▶ [Your instructions] Can you format every line of the records below as a Markdown table with the columns Row and Entry, numbering the lines in order and leaving out any blank ones?

▶ [Source material]
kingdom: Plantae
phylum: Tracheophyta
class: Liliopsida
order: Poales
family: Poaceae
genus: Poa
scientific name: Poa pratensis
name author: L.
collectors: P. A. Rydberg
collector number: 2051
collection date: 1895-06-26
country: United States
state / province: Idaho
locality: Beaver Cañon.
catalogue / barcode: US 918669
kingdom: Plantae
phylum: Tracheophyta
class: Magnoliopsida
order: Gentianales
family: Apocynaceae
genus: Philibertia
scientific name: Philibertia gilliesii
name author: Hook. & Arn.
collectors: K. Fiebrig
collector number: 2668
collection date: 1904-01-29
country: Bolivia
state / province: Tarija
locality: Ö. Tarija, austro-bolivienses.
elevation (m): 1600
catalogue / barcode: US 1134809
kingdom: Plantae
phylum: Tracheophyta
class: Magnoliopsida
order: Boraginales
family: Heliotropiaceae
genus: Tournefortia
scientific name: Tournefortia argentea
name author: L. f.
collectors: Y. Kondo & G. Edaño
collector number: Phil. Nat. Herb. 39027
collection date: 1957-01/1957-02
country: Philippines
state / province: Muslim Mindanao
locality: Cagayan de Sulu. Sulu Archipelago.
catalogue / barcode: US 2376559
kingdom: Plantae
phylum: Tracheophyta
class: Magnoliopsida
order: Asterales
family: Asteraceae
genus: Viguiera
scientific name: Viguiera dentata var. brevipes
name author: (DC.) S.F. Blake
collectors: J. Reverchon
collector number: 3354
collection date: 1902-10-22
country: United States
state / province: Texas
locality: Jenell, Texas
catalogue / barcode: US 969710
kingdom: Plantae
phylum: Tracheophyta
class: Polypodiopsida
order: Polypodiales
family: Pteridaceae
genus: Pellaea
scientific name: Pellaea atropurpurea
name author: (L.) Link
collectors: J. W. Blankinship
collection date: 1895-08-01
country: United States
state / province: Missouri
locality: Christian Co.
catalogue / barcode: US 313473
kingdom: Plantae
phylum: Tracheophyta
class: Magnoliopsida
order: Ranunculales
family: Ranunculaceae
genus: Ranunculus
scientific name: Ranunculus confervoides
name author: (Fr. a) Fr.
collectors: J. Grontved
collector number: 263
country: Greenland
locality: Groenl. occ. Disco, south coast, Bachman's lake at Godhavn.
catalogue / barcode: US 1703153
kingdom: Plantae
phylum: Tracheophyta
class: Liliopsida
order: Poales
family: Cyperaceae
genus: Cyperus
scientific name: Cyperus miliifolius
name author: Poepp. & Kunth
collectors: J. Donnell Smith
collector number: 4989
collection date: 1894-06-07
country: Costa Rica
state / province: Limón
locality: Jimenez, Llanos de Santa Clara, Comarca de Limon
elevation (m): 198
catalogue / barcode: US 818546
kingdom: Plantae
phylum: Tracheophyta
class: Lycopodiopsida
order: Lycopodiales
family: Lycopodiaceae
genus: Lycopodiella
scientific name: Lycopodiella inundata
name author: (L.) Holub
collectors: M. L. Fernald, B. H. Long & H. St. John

▶ [Correct result]
| Row | Entry |
|---|---|
| 1 | kingdom: Plantae |
| 2 | phylum: Tracheophyta |
| 3 | class: Liliopsida |
| 4 | order: Poales |
| 5 | family: Poaceae |
| 6 | genus: Poa |
| 7 | scientific name: Poa pratensis |
| 8 | name author: L. |
| 9 | collectors: P. A. Rydberg |
| 10 | collector number: 2051 |
| 11 | collection date: 1895-06-26 |
| 12 | country: United States |
| 13 | state / province: Idaho |
| 14 | locality: Beaver Cañon. |
| 15 | catalogue / barcode: US 918669 |
| 16 | kingdom: Plantae |
| 17 | phylum: Tracheophyta |
| 18 | class: Magnoliopsida |
| 19 | order: Gentianales |
| 20 | family: Apocynaceae |
| 21 | genus: Philibertia |
| 22 | scientific name: Philibertia gilliesii |
| 23 | name author: Hook. & Arn. |
| 24 | collectors: K. Fiebrig |
| 25 | collector number: 2668 |
| 26 | collection date: 1904-01-29 |
| 27 | country: Bolivia |
| 28 | state / province: Tarija |
| 29 | locality: Ö. Tarija, austro-bolivienses. |
| 30 | elevation (m): 1600 |
| 31 | catalogue / barcode: US 1134809 |
| 32 | kingdom: Plantae |
| 33 | phylum: Tracheophyta |
| 34 | class: Magnoliopsida |
| 35 | order: Boraginales |
| 36 | family: Heliotropiaceae |
| 37 | genus: Tournefortia |
| 38 | scientific name: Tournefortia argentea |
| 39 | name author: L. f. |
| 40 | collectors: Y. Kondo & G. Edaño |
| 41 | collector number: Phil. Nat. Herb. 39027 |
| 42 | collection date: 1957-01/1957-02 |
| 43 | country: Philippines |
| 44 | state / province: Muslim Mindanao |
| 45 | locality: Cagayan de Sulu. Sulu Archipelago. |
| 46 | catalogue / barcode: US 2376559 |
| 47 | kingdom: Plantae |
| 48 | phylum: Tracheophyta |
| 49 | class: Magnoliopsida |
| 50 | order: Asterales |
| 51 | family: Asteraceae |
| 52 | genus: Viguiera |
| 53 | scientific name: Viguiera dentata var. brevipes |
| 54 | name author: (DC.) S.F. Blake |
| 55 | collectors: J. Reverchon |
| 56 | collector number: 3354 |
| 57 | collection date: 1902-10-22 |
| 58 | country: United States |
| 59 | state / province: Texas |
| 60 | locality: Jenell, Texas |
| 61 | catalogue / barcode: US 969710 |
| 62 | kingdom: Plantae |
| 63 | phylum: Tracheophyta |
| 64 | class: Polypodiopsida |
| 65 | order: Polypodiales |
| 66 | family: Pteridaceae |
| 67 | genus: Pellaea |
| 68 | scientific name: Pellaea atropurpurea |
| 69 | name author: (L.) Link |
| 70 | collectors: J. W. Blankinship |
| 71 | collection date: 1895-08-01 |
| 72 | country: United States |
| 73 | state / province: Missouri |
| 74 | locality: Christian Co. |
| 75 | catalogue / barcode: US 313473 |
| 76 | kingdom: Plantae |
| 77 | phylum: Tracheophyta |
| 78 | class: Magnoliopsida |
| 79 | order: Ranunculales |
| 80 | family: Ranunculaceae |
| 81 | genus: Ranunculus |
| 82 | scientific name: Ranunculus confervoides |
| 83 | name author: (Fr. a) Fr. |
| 84 | collectors: J. Grontved |
| 85 | collector number: 263 |
| 86 | country: Greenland |
| 87 | locality: Groenl. occ. Disco, south coast, Bachman's lake at Godhavn. |
| 88 | catalogue / barcode: US 1703153 |
| 89 | kingdom: Plantae |
| 90 | phylum: Tracheophyta |
| 91 | class: Liliopsida |
| 92 | order: Poales |
| 93 | family: Cyperaceae |
| 94 | genus: Cyperus |
| 95 | scientific name: Cyperus miliifolius |
| 96 | name author: Poepp. & Kunth |
| 97 | collectors: J. Donnell Smith |
| 98 | collector number: 4989 |
| 99 | collection date: 1894-06-07 |
| 100 | country: Costa Rica |
| 101 | state / province: Limón |
| 102 | locality: Jimenez, Llanos de Santa Clara, Comarca de Limon |
| 103 | elevation (m): 198 |
| 104 | catalogue / barcode: US 818546 |
| 105 | kingdom: Plantae |
| 106 | phylum: Tracheophyta |
| 107 | class: Lycopodiopsida |
| 108 | order: Lycopodiales |
| 109 | family: Lycopodiaceae |
| 110 | genus: Lycopodiella |
| 111 | scientific name: Lycopodiella inundata |
| 112 | name author: (L.) Holub |
| 113 | collectors: M. L. Fernald, B. H. Long & H. St. John |